The halophile Halomonas TD01 and its derivatives have been successfully developed as a low-cost platform for the unsterile and continuous production of chemicals. Therefore, to increase the genetic engineering stability of this platform, the DNA restriction/methylation system of Halomonas TD01 was partially inhibited. In addition, a stable and conjugative plasmid pSEVA341 with a high-copy number was constructed to contain a LacI(q)-Ptrc system for the inducible expression of multiple pathway genes. The Halomonas TD01 platform, was further engineered with its 2-methylcitrate synthase and three PHA depolymerases deleted within the chromosome, resulting in the production of the Halomonas TD08 strain. The overexpression of the threonine synthesis pathway and threonine dehydrogenase made the recombinant Halomonas TD08 able to produce poly(3-hydroxybutyrate-co-3-hydroxyvalerate) or PHBV consisting of 4-6 mol% 3-hydroxyvalerate or 3 HV, from various carbohydrates as the sole carbon source. The overexpression of the cell division inhibitor MinCD during the cell growth stationary phase in Halomonas TD08 elongated its shape to become at least 1.4-fold longer than its original size, resulting in enhanced PHB accumulation from 69 wt% to 82 wt% in the elongated cells, further promoting gravity-induced cell precipitations that simplify the downstream processing of the biomass. The resulted Halomonas strains contributed to further reducing the PHA production cost.
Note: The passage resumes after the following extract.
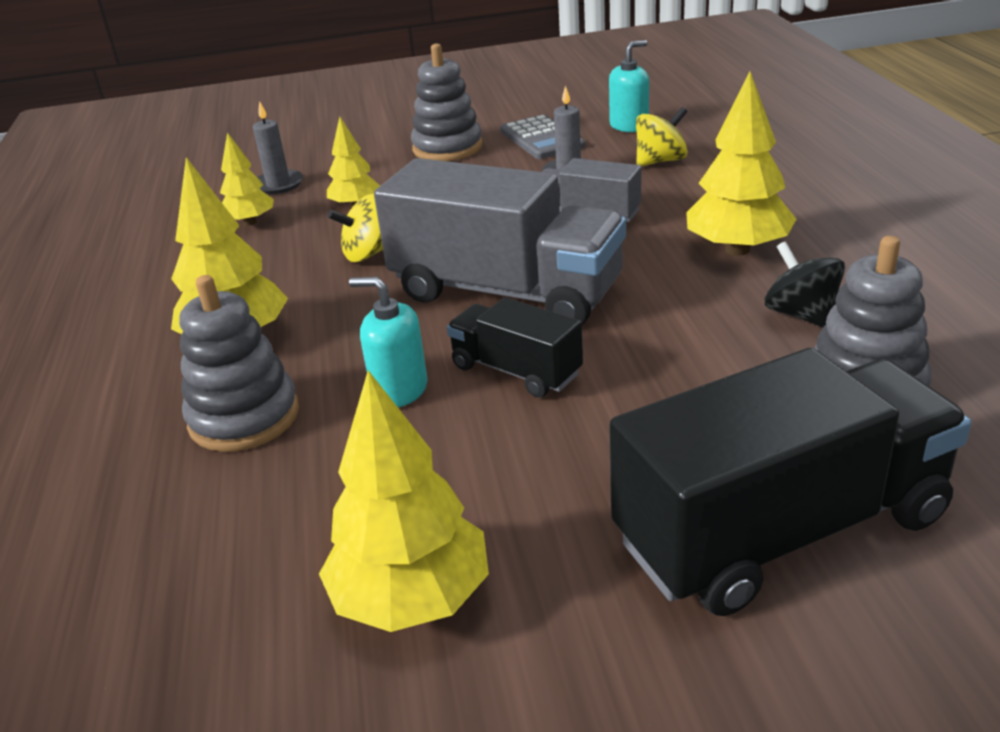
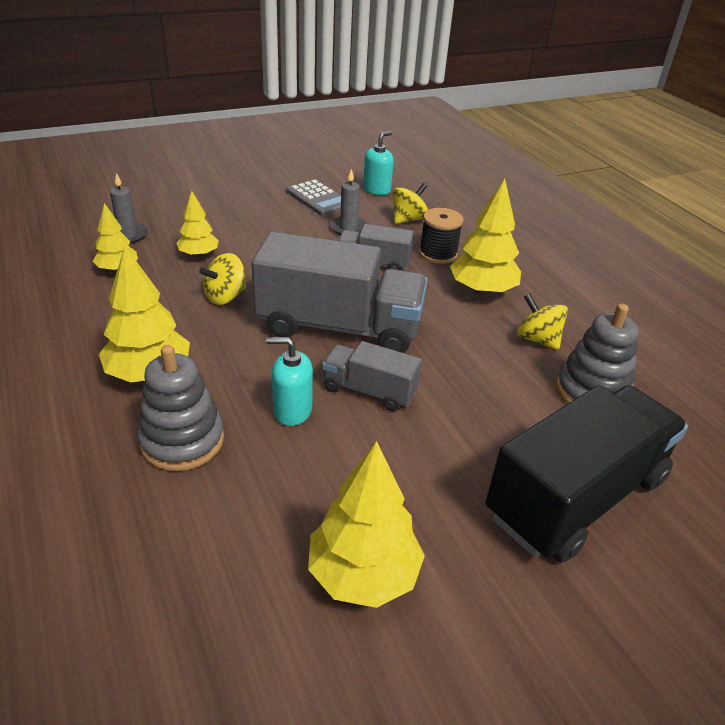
camera: 20 degrees left, 5 degrees up
(447, 148) = (251, 204): grey stacking toy -> none
(516, 371) = (369, 390): black truck -> grey truck
(688, 203) = (438, 254): none -> black spool
(801, 314) = (537, 339): black spinning top -> yellow spinning top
Development of Halomonas TD01 as a host for open production of chemicals

Genetic engineering of Halomonas spp. was seldom reported due to the difficulty of genetic manipulation and lack of molecular biology tools. Halomonas TD01 can grow in a continuous and unsterile process without other microbial contaminations. It can be therefore exploited for economic production of chemicals. Here, Halomonas TD01 was metabolically engineered using the gene knockout procedure based on markerless gene replacement stimulated by double-strand breaks in the chromosome. When gene encoding 2-methylcitrate synthase in Halomonas TD01 was deleted, the conversion efficiency of propionic acid to 3-hydroxyvalerate (3HV) monomer fraction in random PHBV copolymers of 3-hydroxybutyrate (3HB) and 3HV was increased from around 10% to almost 100%, as a result, cells were grown to accumulate 70% PHBV in dry weight (CDW) consisting of 12mol% 3HV from 0.5g/L propionic acid in glucose mineral medium. Furthermore, successful deletions on three PHA depolymerases eliminate the possible influence of PHA depolymerases on PHA degradation in the complicated industrial fermentation process even though significant enhanced PHA content was not observed. In two 500L pilot-scale fermentor studies lasting 70h, the above engineered Halomonas TD01 grew to 112g/L CDW containing 70wt% P3HB, and to 80g/L CDW with 70wt% P(3HB-co-8mol% 3HV) in the presence of propionic acid. The cells grown in shake flasks even accumulated close to 92% PHB in CDW with a significant increase of glucose to PHB conversion efficiency from around 30% to 42% after 48h cultivation when pyridine nucleotide transhydrogenase was overexpressed. Halomonas TD01 was also engineered for producing a PHA regulatory protein PhaR which is a robust biosurfactant.